**Work request**
Report each line from the records where the string "nose" turns up.
• • • •
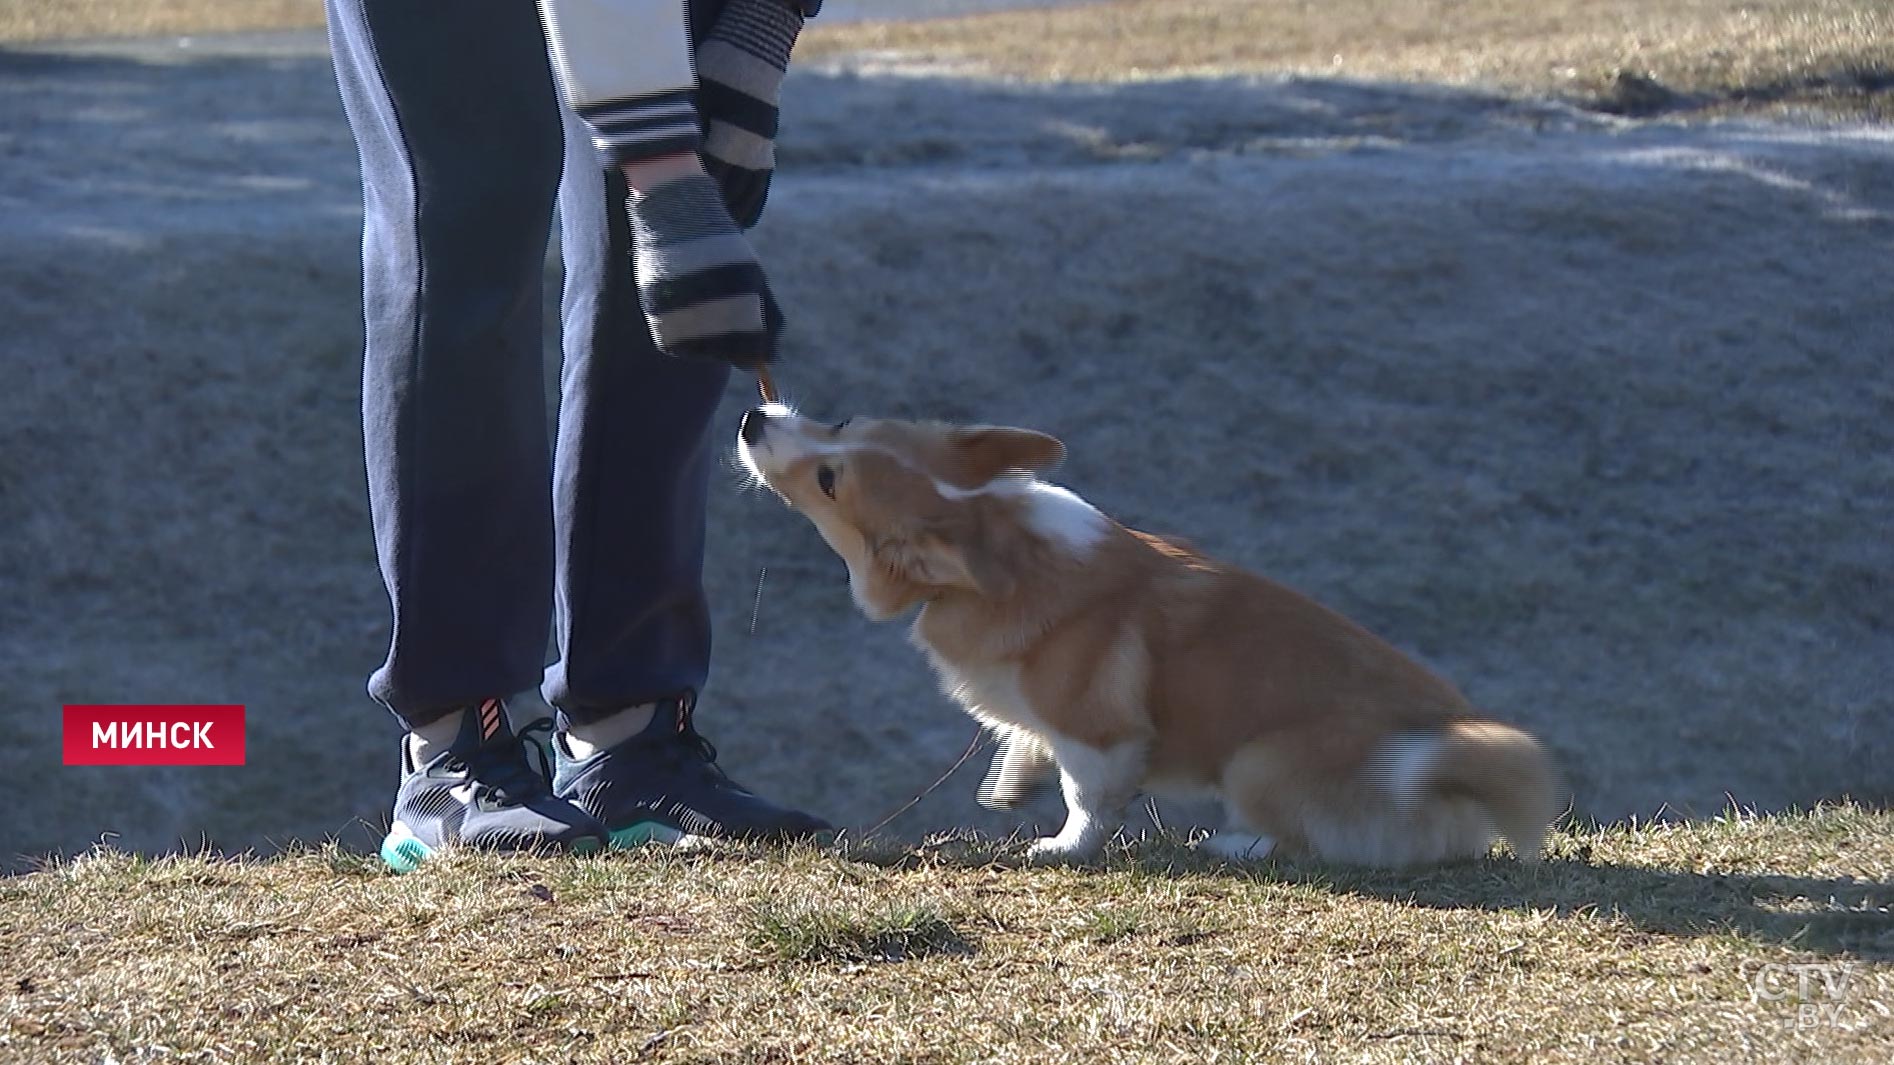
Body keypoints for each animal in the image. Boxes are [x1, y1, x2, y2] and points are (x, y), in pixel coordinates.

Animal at [731, 405, 1560, 864]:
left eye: (830, 480)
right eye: (841, 422)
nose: (750, 419)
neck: (996, 535)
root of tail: (1452, 771)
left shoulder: (1099, 732)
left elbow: (1087, 796)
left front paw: (1062, 847)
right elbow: (1027, 743)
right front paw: (1009, 782)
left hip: (1257, 761)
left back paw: (1235, 843)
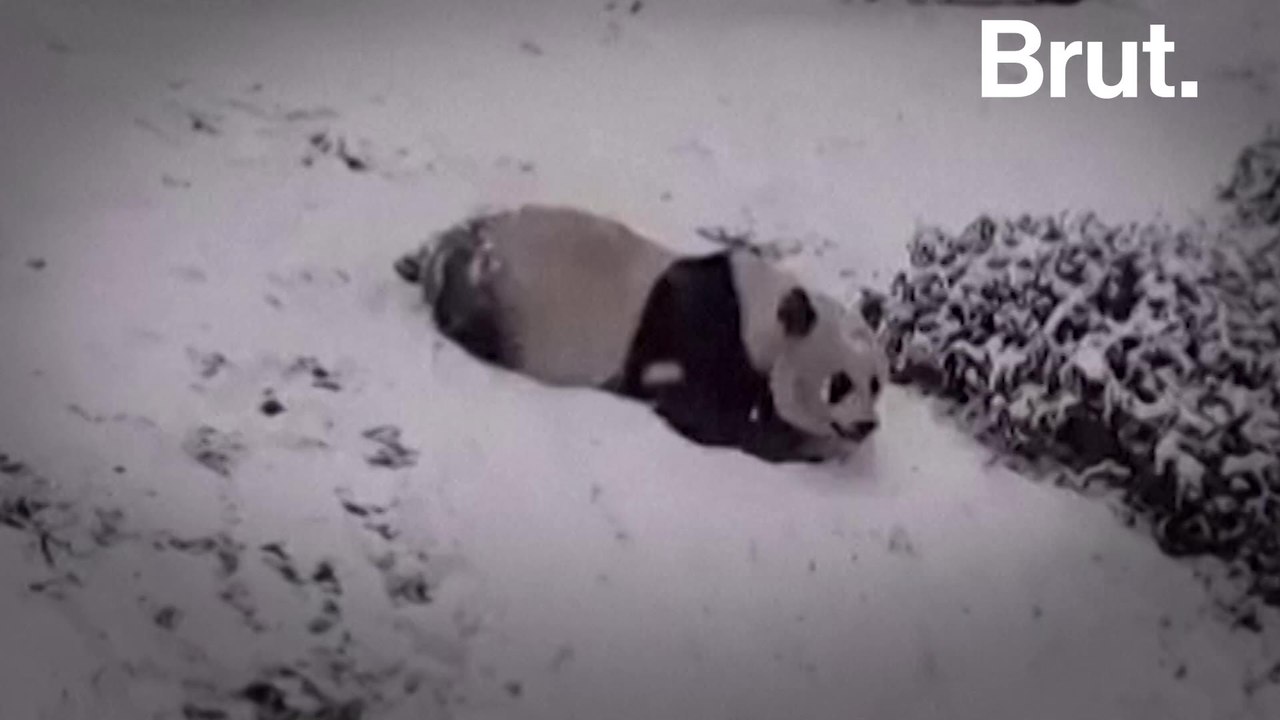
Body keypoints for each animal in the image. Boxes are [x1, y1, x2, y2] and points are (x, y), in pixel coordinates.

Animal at [394, 205, 886, 463]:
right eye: (838, 383)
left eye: (876, 383)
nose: (866, 425)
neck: (761, 314)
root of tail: (446, 250)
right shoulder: (699, 338)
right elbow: (709, 418)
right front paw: (805, 444)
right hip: (500, 300)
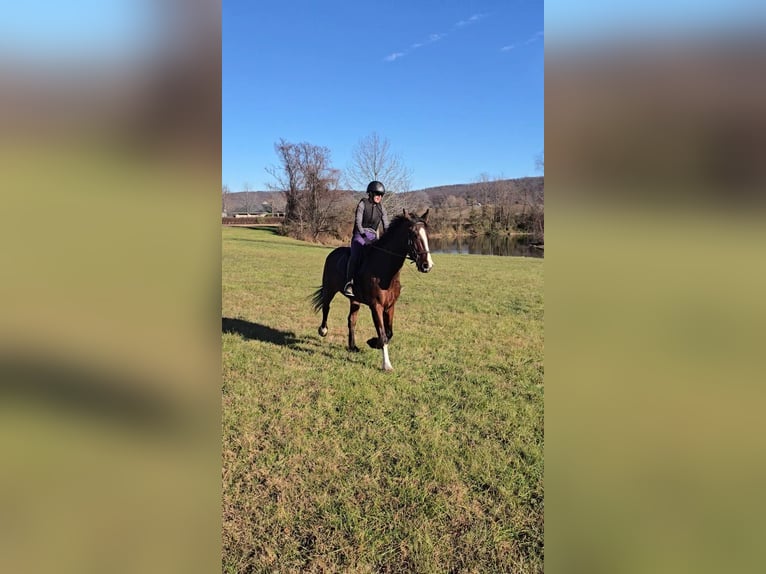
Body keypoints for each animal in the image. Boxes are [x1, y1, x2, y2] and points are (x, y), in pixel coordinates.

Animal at [311, 209, 434, 371]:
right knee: (326, 307)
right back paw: (323, 330)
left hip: (354, 300)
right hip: (329, 289)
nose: (427, 265)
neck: (385, 273)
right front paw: (386, 364)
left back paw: (352, 346)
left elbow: (389, 333)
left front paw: (372, 342)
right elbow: (383, 334)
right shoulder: (376, 306)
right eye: (413, 234)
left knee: (351, 320)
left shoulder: (390, 306)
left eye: (427, 234)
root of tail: (333, 253)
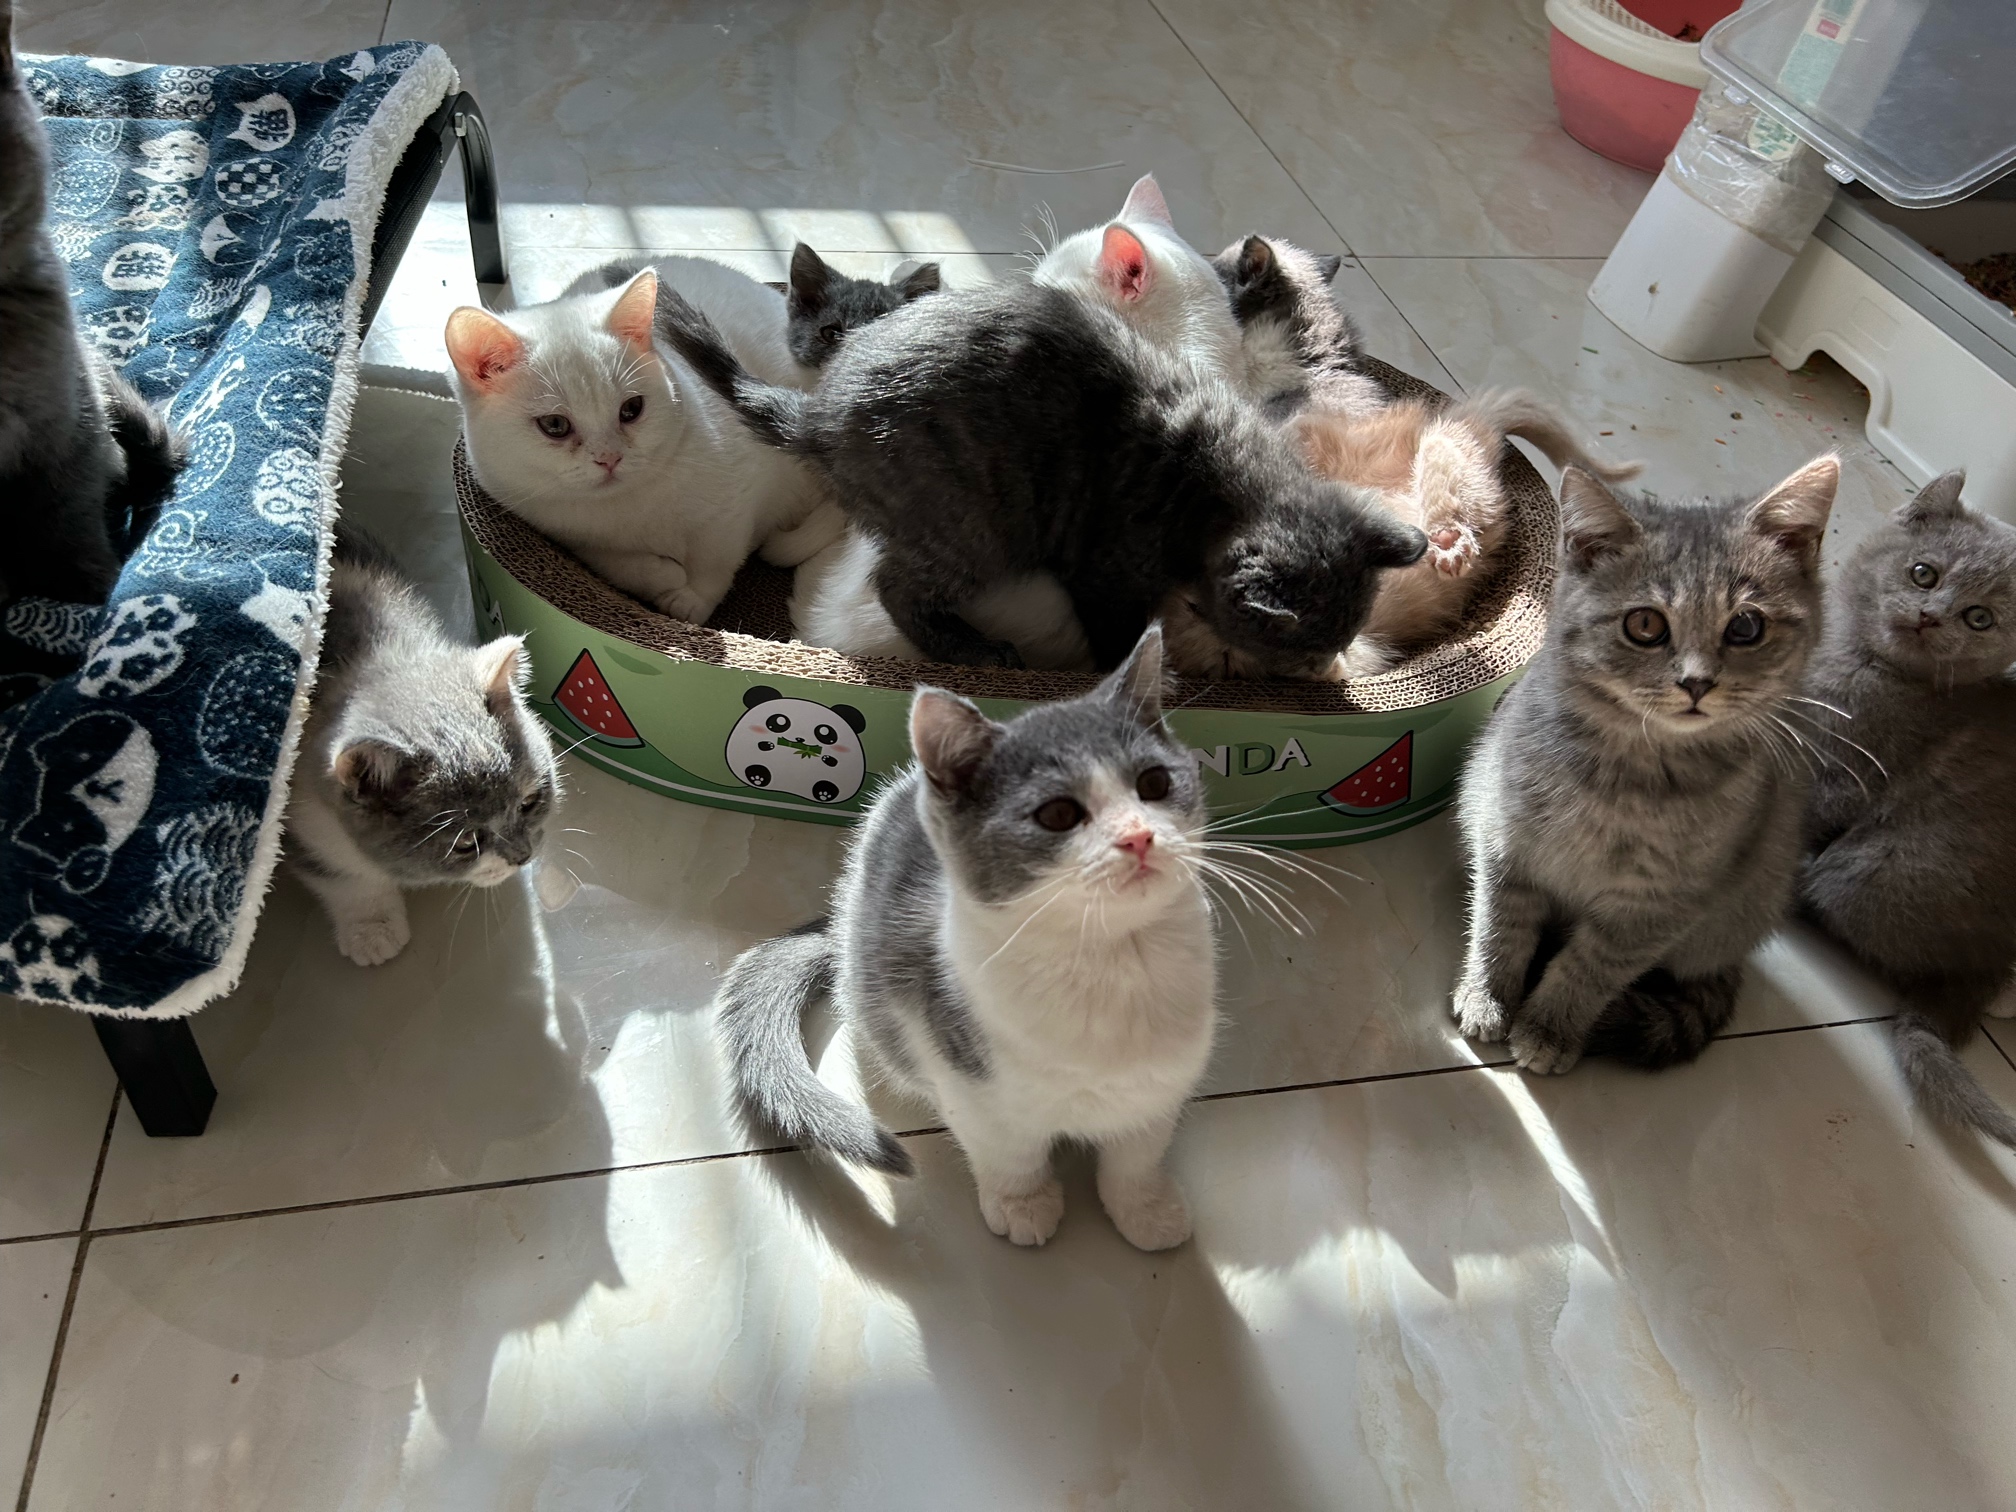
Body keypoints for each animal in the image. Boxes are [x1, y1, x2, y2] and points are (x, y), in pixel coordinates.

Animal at [285, 528, 560, 965]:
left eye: (529, 802)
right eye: (466, 842)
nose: (522, 856)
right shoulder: (302, 816)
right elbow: (344, 877)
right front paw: (372, 928)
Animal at [445, 256, 842, 626]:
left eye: (631, 409)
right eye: (555, 424)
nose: (609, 458)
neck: (629, 508)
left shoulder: (734, 503)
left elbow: (715, 558)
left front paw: (691, 600)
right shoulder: (569, 536)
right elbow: (620, 565)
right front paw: (664, 576)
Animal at [654, 274, 1425, 670]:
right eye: (1301, 653)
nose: (1323, 674)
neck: (1229, 488)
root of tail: (819, 414)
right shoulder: (1108, 572)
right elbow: (1119, 637)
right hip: (972, 527)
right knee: (896, 588)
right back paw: (968, 650)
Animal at [717, 626, 1217, 1250]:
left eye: (1155, 783)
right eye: (1058, 814)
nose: (1139, 836)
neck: (1110, 960)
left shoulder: (1161, 1084)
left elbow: (1138, 1150)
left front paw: (1144, 1208)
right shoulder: (960, 1068)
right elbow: (1007, 1149)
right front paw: (1022, 1202)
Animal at [1452, 456, 1838, 1074]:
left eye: (1746, 627)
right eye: (1646, 625)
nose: (1697, 682)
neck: (1625, 776)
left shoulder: (1658, 906)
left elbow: (1589, 967)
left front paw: (1549, 1026)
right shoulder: (1506, 840)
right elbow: (1499, 926)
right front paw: (1487, 996)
• • • •
**Solution to the exercise**
nose: (750, 419)
nose: (866, 425)
nose: (427, 265)
nose: (522, 856)
nose: (609, 458)
nose: (1323, 674)
nose: (1139, 836)
nose: (1697, 682)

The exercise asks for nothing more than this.